What you will do = Exact copy, no pictures: output all the records that follow.
-------- Study material
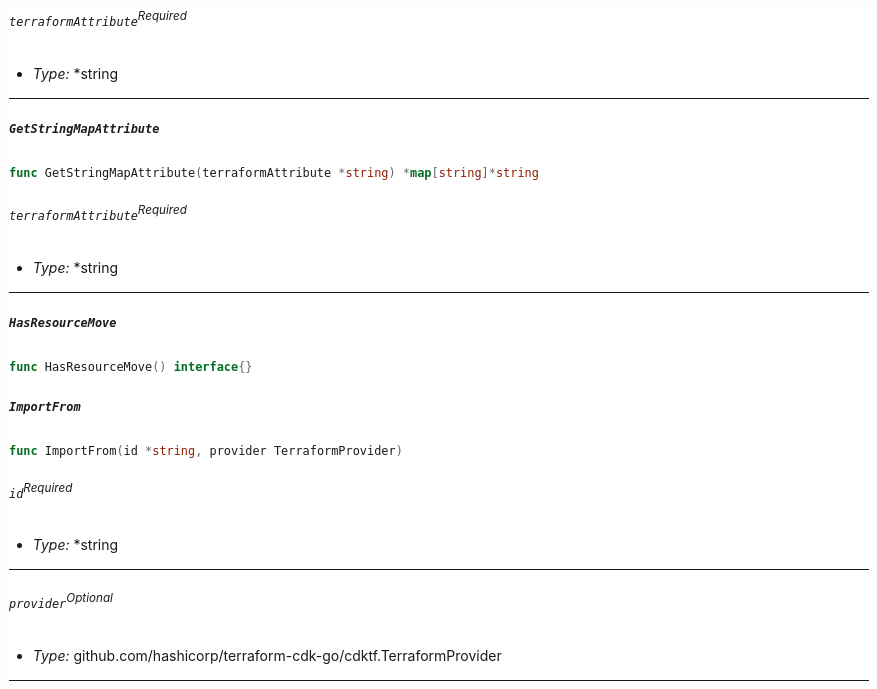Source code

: ###### `terraformAttribute`<sup>Required</sup> <a name="terraformAttribute" id="@cdktf/provider-snowflake.secretWithGenericString.SecretWithGenericString.getStringAttribute.parameter.terraformAttribute"></a>

- *Type:* *string

---

##### `GetStringMapAttribute` <a name="GetStringMapAttribute" id="@cdktf/provider-snowflake.secretWithGenericString.SecretWithGenericString.getStringMapAttribute"></a>

```go
func GetStringMapAttribute(terraformAttribute *string) *map[string]*string
```

###### `terraformAttribute`<sup>Required</sup> <a name="terraformAttribute" id="@cdktf/provider-snowflake.secretWithGenericString.SecretWithGenericString.getStringMapAttribute.parameter.terraformAttribute"></a>

- *Type:* *string

---

##### `HasResourceMove` <a name="HasResourceMove" id="@cdktf/provider-snowflake.secretWithGenericString.SecretWithGenericString.hasResourceMove"></a>

```go
func HasResourceMove() interface{}
```

##### `ImportFrom` <a name="ImportFrom" id="@cdktf/provider-snowflake.secretWithGenericString.SecretWithGenericString.importFrom"></a>

```go
func ImportFrom(id *string, provider TerraformProvider)
```

###### `id`<sup>Required</sup> <a name="id" id="@cdktf/provider-snowflake.secretWithGenericString.SecretWithGenericString.importFrom.parameter.id"></a>

- *Type:* *string

---

###### `provider`<sup>Optional</sup> <a name="provider" id="@cdktf/provider-snowflake.secretWithGenericString.SecretWithGenericString.importFrom.parameter.provider"></a>

- *Type:* github.com/hashicorp/terraform-cdk-go/cdktf.TerraformProvider

---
----------------
Solution to this problem =
Source code

: ###### `terraformAttribute`<sup>Required</sup> <a name="terraformAttribute" id="@cdktf/provider-snowflake.secretWithGenericString.SecretWithGenericString.getStringAttribute.parameter.terraformAttribute"></a>

- *Type:* *string

---

##### `GetStringMapAttribute` <a name="GetStringMapAttribute" id="@cdktf/provider-snowflake.secretWithGenericString.SecretWithGenericString.getStringMapAttribute"></a>

```go
func GetStringMapAttribute(terraformAttribute *string) *map[string]*string
```

###### `terraformAttribute`<sup>Required</sup> <a name="terraformAttribute" id="@cdktf/provider-snowflake.secretWithGenericString.SecretWithGenericString.getStringMapAttribute.parameter.terraformAttribute"></a>

- *Type:* *string

---

##### `HasResourceMove` <a name="HasResourceMove" id="@cdktf/provider-snowflake.secretWithGenericString.SecretWithGenericString.hasResourceMove"></a>

```go
func HasResourceMove() interface{}
```

##### `ImportFrom` <a name="ImportFrom" id="@cdktf/provider-snowflake.secretWithGenericString.SecretWithGenericString.importFrom"></a>

```go
func ImportFrom(id *string, provider TerraformProvider)
```

###### `id`<sup>Required</sup> <a name="id" id="@cdktf/provider-snowflake.secretWithGenericString.SecretWithGenericString.importFrom.parameter.id"></a>

- *Type:* *string

---

###### `provider`<sup>Optional</sup> <a name="provider" id="@cdktf/provider-snowflake.secretWithGenericString.SecretWithGenericString.importFrom.parameter.provider"></a>

- *Type:* github.com/hashicorp/terraform-cdk-go/cdktf.TerraformProvider

---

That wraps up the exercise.